Farmer's Same-Sex Marriage Views Got Him Barred From Local Market

Stephen Tennes believes his right to free speech has been violated.

A Michigan man whose farm was shut out of a local market over his same-sex marriage views believes his free speech rights have been violated. 

Stephen Tennes, who owns and operates Country Mill Farms in Charlotte, Michigan, filed a lawsuit Wednesday after his farm was barred from selling produce at farmers markets in East Lansing because he opposes marriage equality, Religion News Service reported. In his suit, Tennes cited his “Catholic belief that marriage is a sacramental union between one man and one woman.” 

The married father of five told Fox News that his farm serves and employs members of the local LGBTQ community, but he nonetheless expressed his opposition to marriage equality twice on Facebook, once in August and again in December. After the August post sparked a backlash, Tennes said Country Mill Farms would no longer host weddings of any kind. By December, the farm announced that weddings would resume on the property, but only for heterosexual couples. 

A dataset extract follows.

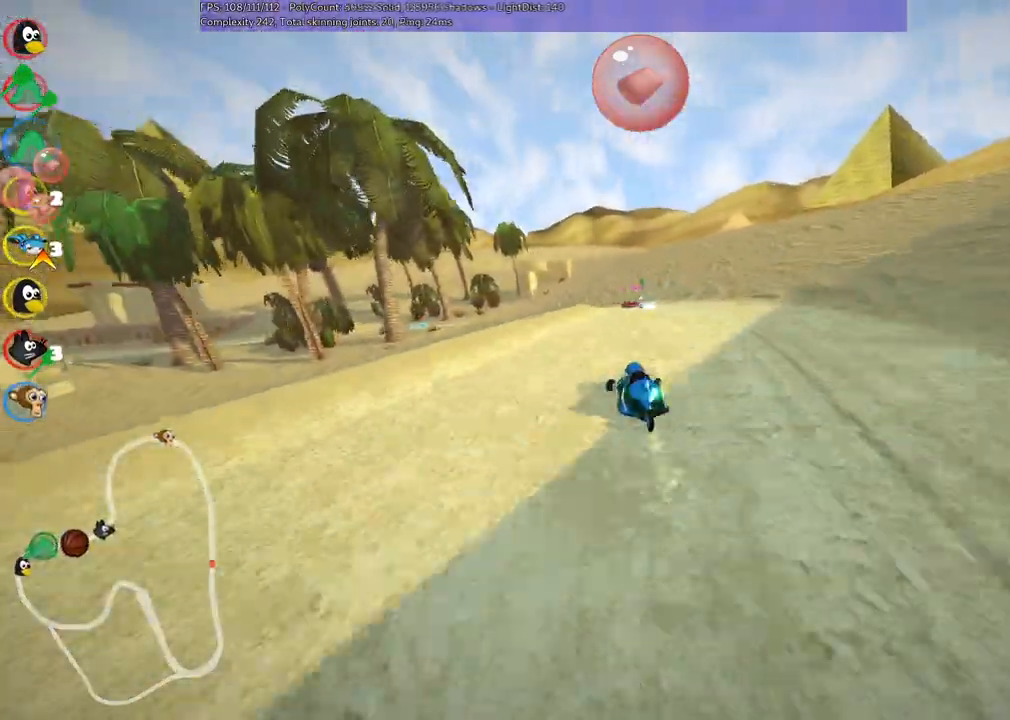
{"keys": ["m", "right", "up"], "events": [[300, "left", "down"], [500, "left", "up"]]}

“It remains our deeply held religious belief that marriage is the union of one man and one woman and Country Mill has the First Amendment Right to express and act upon its beliefs,” read the December post, which can be found below. “For this reason, Country Mill reserves the right to deny a request for services that would require it to communicate, engage in, or host expression that violates the owners’ sincerely held religious beliefs and conscience.”

When Tennes applied to be a part of the East Lansing farmers market in January, his permit application was denied. In an interview with Lansing State Journal, East Lansing City Manager George Lahanas confirmed that Country Mill Farms’ permit had been turned down, citing the city’s civil rights ordinance, which includes sexual orientation and gender identity as protected classes in “all business practices.” “When they applied,” he said, “we decided to exclude them from the market based on that.”

Tennes said he was “surprised” by the decision. “For over seven years, we’ve been serving all the customers with no complaints, no issues, no protests,” he said in the above video produced by the religious freedom advocacy group Alliance Defending Freedom, which is representing him.

He wants a judge to order East Lansing to not only allow Country Mill Farms to sell produce at the market once again, but also stop the city from being allowed to extend its policies to businesses outside of its bounds. “Never before would I ever have thought that the faith that we have here in our family, in our home, at our farm,” he said, “would prohibit us from being allowed to participate in the community.” 

The Alliance Defending Freedom’s Marissa Mayer echoed those sentiments in a Friday blog post on the group’s website. “The Tennes family’s statement of their religious belief in biblical marriage was the only reason for their farm’s expulsion from the market,” she wrote. “East Lansing can’t preach diversity, then turn around and discriminate against people of faith because those people hold and express views the city does not like.” 

Lahanas has adamantly defended East Lansing’s decision to reject Tennes’ application. “It’s because of their business practice of excluding people, [that’s] the issue,” he said in a Thursday interview with The State News. “They can have any belief they want, but if they’re excluding people, that’s the difference.”